## Task requirements
Exclude the pictures and reproduce the remaining data exactly as written.

_ _ _

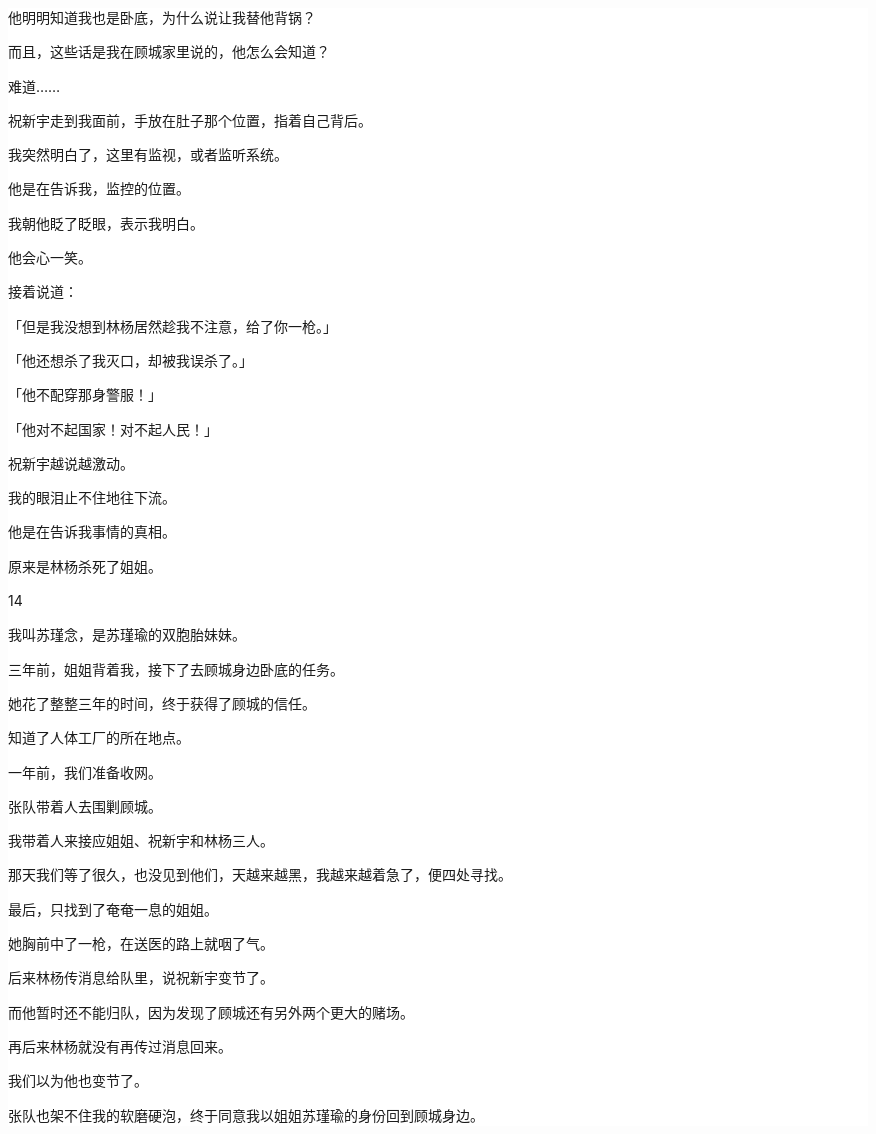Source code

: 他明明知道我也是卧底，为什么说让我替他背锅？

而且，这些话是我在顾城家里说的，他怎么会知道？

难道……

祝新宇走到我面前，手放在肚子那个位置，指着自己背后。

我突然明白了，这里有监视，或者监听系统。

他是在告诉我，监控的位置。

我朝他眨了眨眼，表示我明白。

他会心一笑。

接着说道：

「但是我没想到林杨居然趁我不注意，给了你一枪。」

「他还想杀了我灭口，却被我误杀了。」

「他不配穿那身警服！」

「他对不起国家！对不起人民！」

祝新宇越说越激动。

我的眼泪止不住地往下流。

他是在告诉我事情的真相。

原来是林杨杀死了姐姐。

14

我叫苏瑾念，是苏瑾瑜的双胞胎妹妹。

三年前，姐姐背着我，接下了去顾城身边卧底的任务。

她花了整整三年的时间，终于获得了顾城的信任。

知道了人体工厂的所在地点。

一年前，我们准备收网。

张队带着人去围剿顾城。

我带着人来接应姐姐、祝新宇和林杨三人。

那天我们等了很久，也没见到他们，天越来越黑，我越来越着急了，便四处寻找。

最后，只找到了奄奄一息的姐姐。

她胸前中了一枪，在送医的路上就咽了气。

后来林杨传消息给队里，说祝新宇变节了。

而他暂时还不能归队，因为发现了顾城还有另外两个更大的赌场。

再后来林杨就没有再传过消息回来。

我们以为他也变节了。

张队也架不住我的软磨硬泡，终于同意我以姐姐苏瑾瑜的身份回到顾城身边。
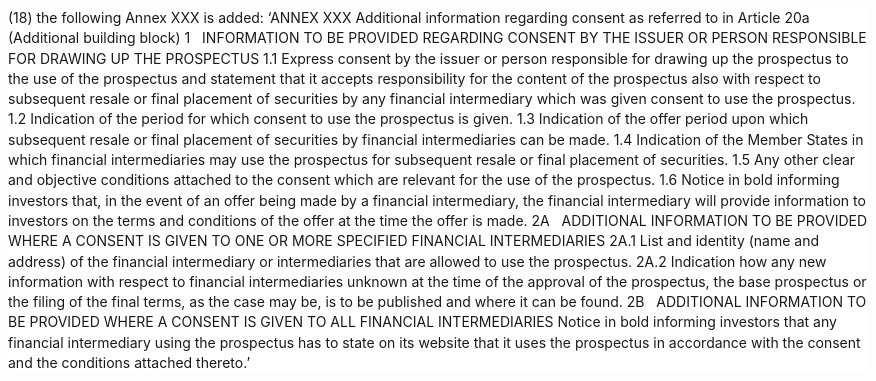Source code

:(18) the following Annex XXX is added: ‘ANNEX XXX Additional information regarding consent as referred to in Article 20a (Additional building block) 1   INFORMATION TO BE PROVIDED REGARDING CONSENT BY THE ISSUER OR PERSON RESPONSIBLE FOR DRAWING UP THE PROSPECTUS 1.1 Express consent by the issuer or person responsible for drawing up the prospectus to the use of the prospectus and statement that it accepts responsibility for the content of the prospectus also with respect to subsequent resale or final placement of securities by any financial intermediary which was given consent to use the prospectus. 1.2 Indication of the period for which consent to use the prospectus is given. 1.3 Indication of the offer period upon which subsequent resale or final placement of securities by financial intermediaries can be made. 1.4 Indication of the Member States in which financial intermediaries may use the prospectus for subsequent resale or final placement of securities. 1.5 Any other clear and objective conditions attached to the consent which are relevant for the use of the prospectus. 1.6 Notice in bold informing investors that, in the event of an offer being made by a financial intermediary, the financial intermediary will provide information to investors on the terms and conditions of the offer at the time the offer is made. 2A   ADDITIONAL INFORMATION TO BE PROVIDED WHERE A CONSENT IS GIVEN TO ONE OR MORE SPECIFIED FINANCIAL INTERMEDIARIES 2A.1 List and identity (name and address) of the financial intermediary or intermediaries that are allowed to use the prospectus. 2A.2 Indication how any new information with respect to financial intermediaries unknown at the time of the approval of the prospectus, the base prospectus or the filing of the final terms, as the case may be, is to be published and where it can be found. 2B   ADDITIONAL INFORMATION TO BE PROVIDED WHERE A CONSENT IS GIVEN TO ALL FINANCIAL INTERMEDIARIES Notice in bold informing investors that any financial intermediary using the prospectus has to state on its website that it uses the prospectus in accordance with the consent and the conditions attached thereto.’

_ _ _

## Result of this exercise
Source code

: 他明明知道我也是卧底，为什么说让我替他背锅？

而且，这些话是我在顾城家里说的，他怎么会知道？

难道……

祝新宇走到我面前，手放在肚子那个位置，指着自己背后。

我突然明白了，这里有监视，或者监听系统。

他是在告诉我，监控的位置。

我朝他眨了眨眼，表示我明白。

他会心一笑。

接着说道：

「但是我没想到林杨居然趁我不注意，给了你一枪。」

「他还想杀了我灭口，却被我误杀了。」

「他不配穿那身警服！」

「他对不起国家！对不起人民！」

祝新宇越说越激动。

我的眼泪止不住地往下流。

他是在告诉我事情的真相。

原来是林杨杀死了姐姐。

14

我叫苏瑾念，是苏瑾瑜的双胞胎妹妹。

三年前，姐姐背着我，接下了去顾城身边卧底的任务。

她花了整整三年的时间，终于获得了顾城的信任。

知道了人体工厂的所在地点。

一年前，我们准备收网。

张队带着人去围剿顾城。

我带着人来接应姐姐、祝新宇和林杨三人。

那天我们等了很久，也没见到他们，天越来越黑，我越来越着急了，便四处寻找。

最后，只找到了奄奄一息的姐姐。

她胸前中了一枪，在送医的路上就咽了气。

后来林杨传消息给队里，说祝新宇变节了。

而他暂时还不能归队，因为发现了顾城还有另外两个更大的赌场。

再后来林杨就没有再传过消息回来。

我们以为他也变节了。

张队也架不住我的软磨硬泡，终于同意我以姐姐苏瑾瑜的身份回到顾城身边。
Source code

:(18) the following Annex XXX is added: ‘ANNEX XXX Additional information regarding consent as referred to in Article 20a (Additional building block) 1   INFORMATION TO BE PROVIDED REGARDING CONSENT BY THE ISSUER OR PERSON RESPONSIBLE FOR DRAWING UP THE PROSPECTUS 1.1 Express consent by the issuer or person responsible for drawing up the prospectus to the use of the prospectus and statement that it accepts responsibility for the content of the prospectus also with respect to subsequent resale or final placement of securities by any financial intermediary which was given consent to use the prospectus. 1.2 Indication of the period for which consent to use the prospectus is given. 1.3 Indication of the offer period upon which subsequent resale or final placement of securities by financial intermediaries can be made. 1.4 Indication of the Member States in which financial intermediaries may use the prospectus for subsequent resale or final placement of securities. 1.5 Any other clear and objective conditions attached to the consent which are relevant for the use of the prospectus. 1.6 Notice in bold informing investors that, in the event of an offer being made by a financial intermediary, the financial intermediary will provide information to investors on the terms and conditions of the offer at the time the offer is made. 2A   ADDITIONAL INFORMATION TO BE PROVIDED WHERE A CONSENT IS GIVEN TO ONE OR MORE SPECIFIED FINANCIAL INTERMEDIARIES 2A.1 List and identity (name and address) of the financial intermediary or intermediaries that are allowed to use the prospectus. 2A.2 Indication how any new information with respect to financial intermediaries unknown at the time of the approval of the prospectus, the base prospectus or the filing of the final terms, as the case may be, is to be published and where it can be found. 2B   ADDITIONAL INFORMATION TO BE PROVIDED WHERE A CONSENT IS GIVEN TO ALL FINANCIAL INTERMEDIARIES Notice in bold informing investors that any financial intermediary using the prospectus has to state on its website that it uses the prospectus in accordance with the consent and the conditions attached thereto.’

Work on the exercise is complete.